A rede estadual não se limita a poucos pratos. Uma cartilha elaborada por nutricionistas oferece 98 opções de refeições, incluindo almoços completos, lanches e frutas. Essa variedade permite que as escolas adaptem os cardápios à sua realidade e aos gostos locais, sempre com o aval de especialistas. Reconhecendo que o carinho é o melhor tempero, o estado criou o "Mestres da Merenda", um programa de TV que funciona como uma competição culinária entre as Auxiliares de Serviços da Educação Básica (ASBs). A iniciativa joga luz sobre o trabalho essencial dessas profissionais, que transformam ingredientes em afeto e nutrição.

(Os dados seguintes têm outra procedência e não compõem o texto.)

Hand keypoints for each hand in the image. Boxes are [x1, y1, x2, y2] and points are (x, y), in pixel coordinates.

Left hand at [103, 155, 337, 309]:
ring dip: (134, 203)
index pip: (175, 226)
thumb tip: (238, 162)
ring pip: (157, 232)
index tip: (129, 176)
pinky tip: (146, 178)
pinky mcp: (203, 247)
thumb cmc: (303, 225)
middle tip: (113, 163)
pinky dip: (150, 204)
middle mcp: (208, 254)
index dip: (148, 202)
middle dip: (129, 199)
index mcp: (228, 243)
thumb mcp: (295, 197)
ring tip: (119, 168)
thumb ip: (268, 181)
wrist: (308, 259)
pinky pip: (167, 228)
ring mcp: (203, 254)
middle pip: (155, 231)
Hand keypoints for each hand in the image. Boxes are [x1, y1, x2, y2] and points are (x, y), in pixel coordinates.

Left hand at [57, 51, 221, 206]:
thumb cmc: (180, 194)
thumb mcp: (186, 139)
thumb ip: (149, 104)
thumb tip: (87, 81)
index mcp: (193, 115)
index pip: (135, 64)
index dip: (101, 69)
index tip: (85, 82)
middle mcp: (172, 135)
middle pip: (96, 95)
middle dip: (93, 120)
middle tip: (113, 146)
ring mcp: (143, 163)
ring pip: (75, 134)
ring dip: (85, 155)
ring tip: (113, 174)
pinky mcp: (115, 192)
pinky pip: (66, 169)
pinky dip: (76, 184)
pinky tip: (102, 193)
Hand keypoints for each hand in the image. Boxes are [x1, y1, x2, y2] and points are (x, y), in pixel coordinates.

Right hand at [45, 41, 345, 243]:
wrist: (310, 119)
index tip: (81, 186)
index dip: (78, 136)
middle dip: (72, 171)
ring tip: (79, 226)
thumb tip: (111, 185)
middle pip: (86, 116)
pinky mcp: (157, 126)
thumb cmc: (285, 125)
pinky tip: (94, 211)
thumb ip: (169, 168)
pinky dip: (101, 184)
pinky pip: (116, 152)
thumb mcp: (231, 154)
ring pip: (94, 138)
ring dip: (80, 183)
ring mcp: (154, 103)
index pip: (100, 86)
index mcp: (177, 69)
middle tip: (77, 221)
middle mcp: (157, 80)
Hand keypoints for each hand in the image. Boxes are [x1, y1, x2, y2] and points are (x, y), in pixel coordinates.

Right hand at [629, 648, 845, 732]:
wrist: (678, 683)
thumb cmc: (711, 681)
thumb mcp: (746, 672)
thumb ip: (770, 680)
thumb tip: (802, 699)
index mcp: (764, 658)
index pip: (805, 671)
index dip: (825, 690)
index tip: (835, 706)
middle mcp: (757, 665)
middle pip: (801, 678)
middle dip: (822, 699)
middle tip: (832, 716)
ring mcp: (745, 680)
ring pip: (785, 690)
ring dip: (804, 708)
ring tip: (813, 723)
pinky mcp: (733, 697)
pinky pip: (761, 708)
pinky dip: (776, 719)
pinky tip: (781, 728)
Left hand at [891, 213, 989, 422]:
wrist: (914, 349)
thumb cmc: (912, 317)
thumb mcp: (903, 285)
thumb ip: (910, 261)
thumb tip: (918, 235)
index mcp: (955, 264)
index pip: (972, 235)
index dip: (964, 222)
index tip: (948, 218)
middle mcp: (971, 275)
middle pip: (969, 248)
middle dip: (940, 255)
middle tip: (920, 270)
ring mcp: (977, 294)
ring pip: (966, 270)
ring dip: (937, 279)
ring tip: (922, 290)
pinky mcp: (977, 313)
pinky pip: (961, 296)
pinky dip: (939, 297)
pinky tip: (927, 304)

A conexão com a agricultura familiar é outra marca. Parte significativa dos alimentos utilizados vem diretamente de produtores locais, através de uma parceria com a Emater-MG. Isso garante ingredientes mais frescos e saudáveis, fortalece a economia local e conecta os alunos com a origem dos alimentos que consomem.
A lição de Minas: ouvir, valorizar e servir
A experiência de Minas Gerais oferece uma lição valiosa para todo o Brasil: a chave para uma merenda escolar de sucesso é ouvir o aluno. Ao colocar as preferências dos estudantes no centro da estratégia, sem abrir mão da qualidade nutricional, o estado conseguiu transformar a hora da merenda em um momento de prazer, aprendizado e pertencimento.
O estrogonofe, a feijoada e o tropeiro servidos nas escolas mineiras são mais do que simples pratos. Eles representam o respeito pela identidade cultural, a valorização do trabalho de quem cozinha com afeto e a certeza de que um aluno bem alimentado e feliz aprende muito mais. É a prova de que, com os ingredientes certos, a educação pode, sim, ter o delicioso sabor de comida de casa.